Whether it's a simple swing set or a giant play fort with all the bells and whistles, you must treat children's play sets as part of your landscaping. Safety is the first concern when you are landscaping around a play set. This is closely followed by the durability and maintenance needs of the landscaping. This guide can help you design your landscape around the play area.
Determine the Play Zone
The play zone extends beyond the confines of the actual set. This zone includes the immediate area where children will end up when they shoot off the bottom of the slide or jump from a swing. This is the region that will develop the most wear and tear. Adding 5 feet to the final length of the slide or to the swing when it's at its furthest extension is usually sufficient for gauging an accurate play zone.
Clear the Area
Now that you know the play zone, you want to make sure your landscaping doesn't have any hidden hazards. Skip the plants with thorns, such as roses, in areas near the play zone. Also, make sure there are no toxic plants. Many plants are toxic if ingested, including popular types like rhododendrons. Those with colorful berries or flowers are most likely to attract children, so they should always be avoided.
Be Mindful of Hazards
Plants aren't the only danger in the play zone. Rocks, statuary and retaining walls all increase the changes of bumped heads and injury. Make sure there is nothing hard in any area where a child may jump, and skip any edging or other landscape items that can lead to tripping.
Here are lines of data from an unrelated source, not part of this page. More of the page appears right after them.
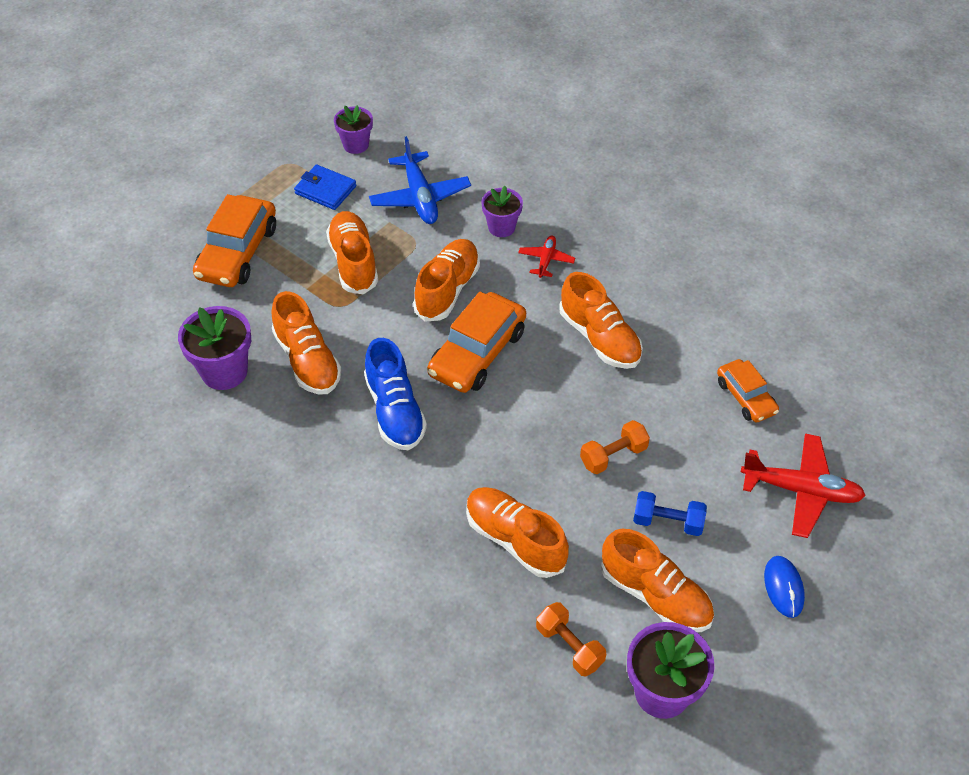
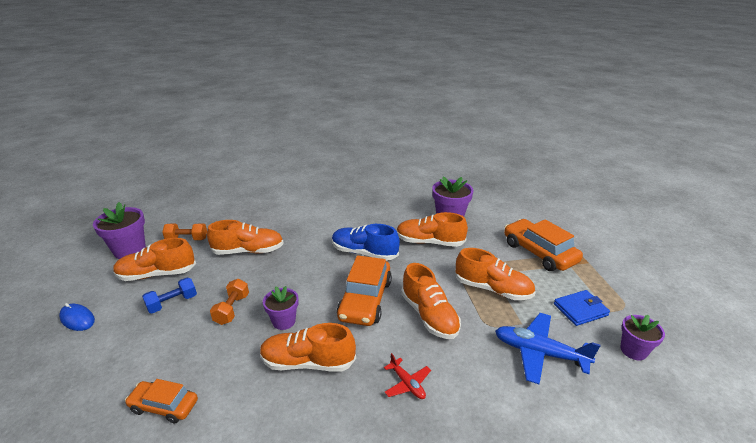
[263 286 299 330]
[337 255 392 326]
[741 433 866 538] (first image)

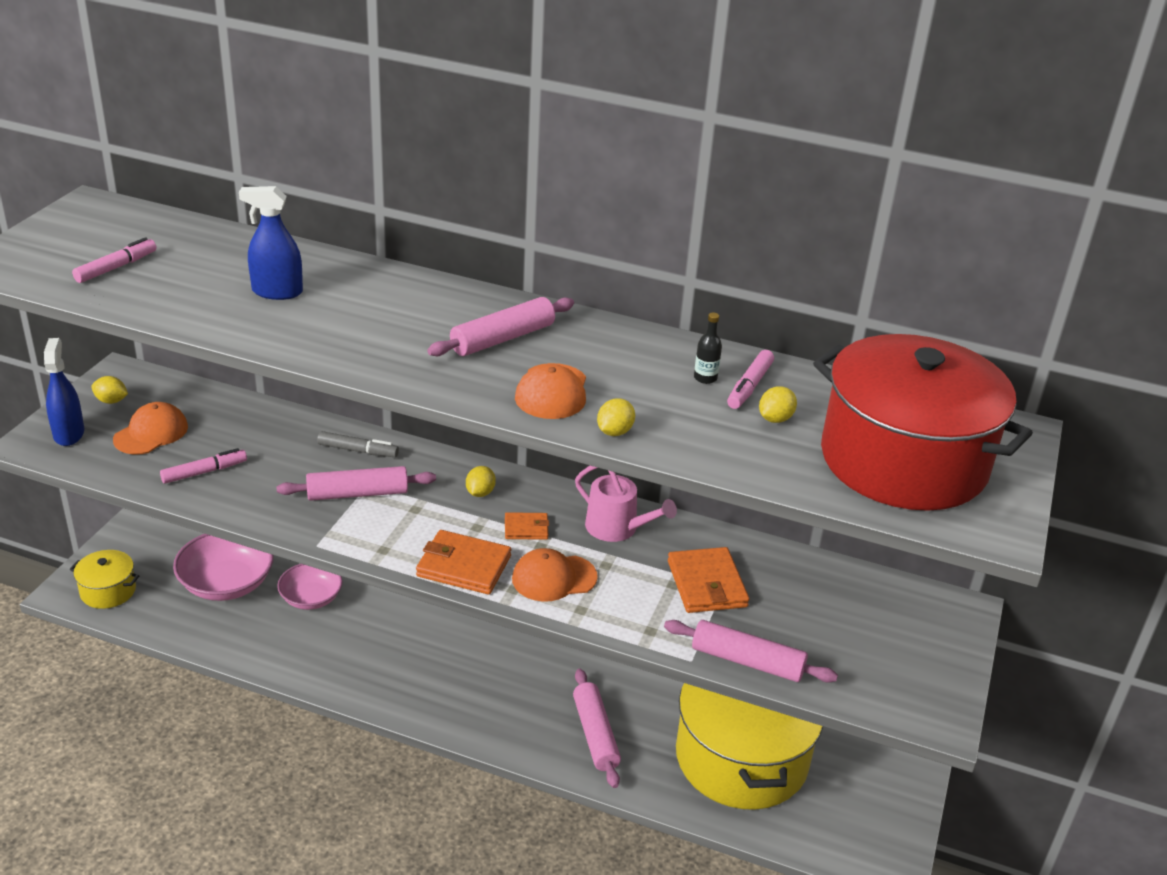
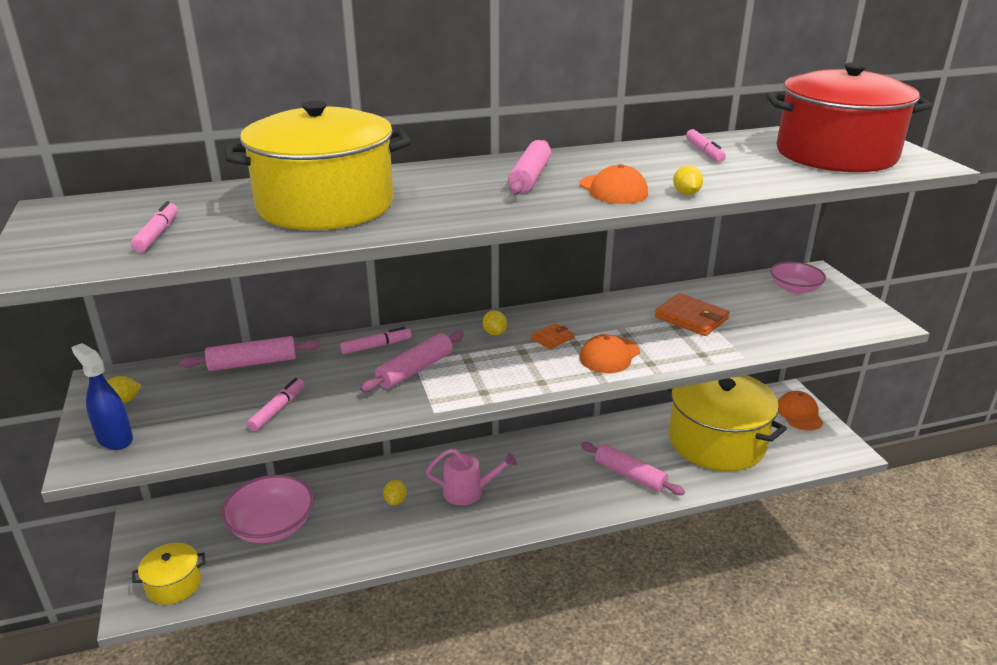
[225 100 411 230]
[694 313 722 384] (first image)
[383 480 407 505]
[778 391 823 431]
[340 327 412 354]
[426 449 517 505]
[416 530 511 595] (first image)
[770 262 826 294]
[179 336 320 371]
Unless bare ground and mud is part of your landscaping plan, the groundcover beneath the play set is likely your largest concern. Common options are listed below:
Wood mulch. This is a relatively inexpensive option that helps cushion a child's fall. It also needs replenishment annually since it will decompose. Wood mulch also tends to get spread all over the yard by playing children. The mulch can harbor nesting pests, like rodents or insects, and the wood chips can also be a source for splinters.
Rubber mulch or pads. These are a popular choice in schools. Rubber mulch has many of the same benefits and drawbacks of wood, except that it won't break down. This can be a problem if you need to remove it. Rubber pads are a slight improvement, but they can be expensive. They will eventually weather and require replacement.
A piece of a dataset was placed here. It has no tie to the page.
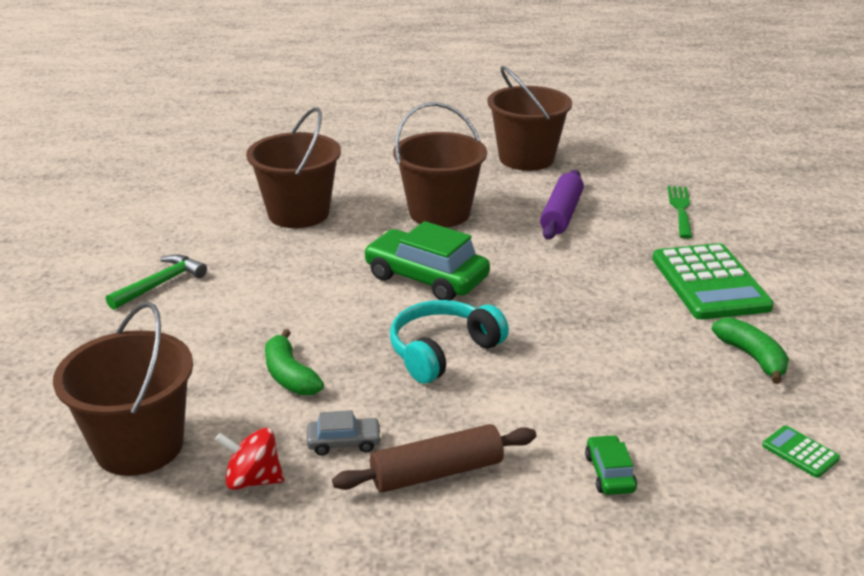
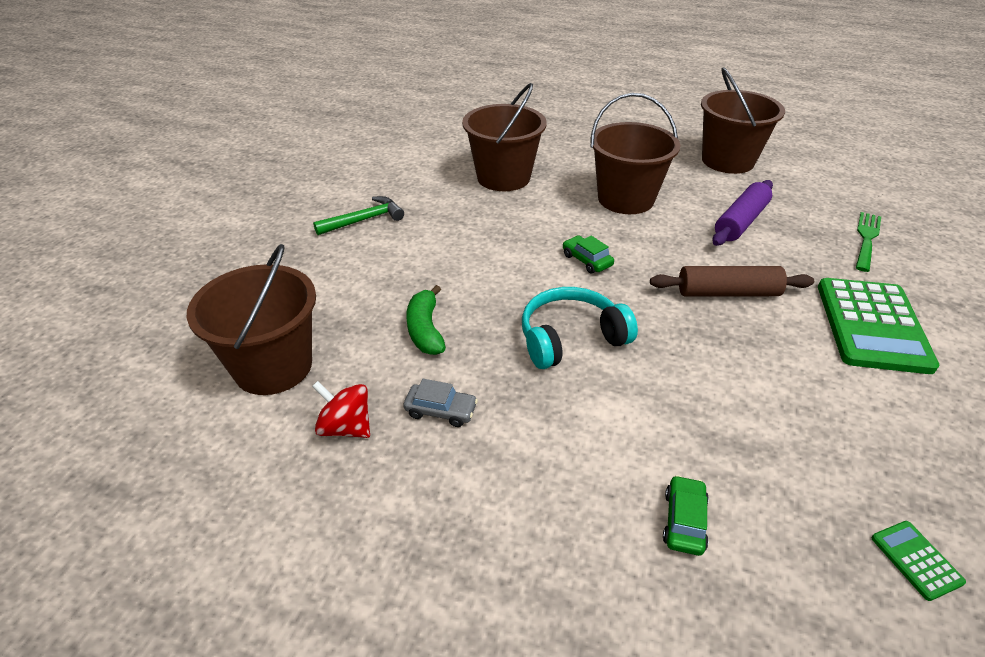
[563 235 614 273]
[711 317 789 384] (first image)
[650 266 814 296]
Sand. Sand is best left in a dedicated sandbox. It is hard to land on, which can cause injury. It also tends to get spread all over the yard. Even worse, a sandy play area is an attractive restroom for the neighborhood cats.
Artificial turf. This is the best option if you want to maintain the look of a grass lawn. The synthetic grass in these turfs looks real. There are special artificial turfs made specifically for play area use. These have built in drainage, so water won't pool on the surface. It's a one-time investment due to the longevity of the turf. Many sets come with replaceable pads that sit under swings at at slide bottoms. These are made for heavier use and they allow you to replace them if they wear out before the rest of the turf. You can find great options from a supplier like Turf Pro Synthetics, LLC.
If you're planning on placing a play set for your children, make sure you follow these landscaping tips to ensure a safe, fun area for your children.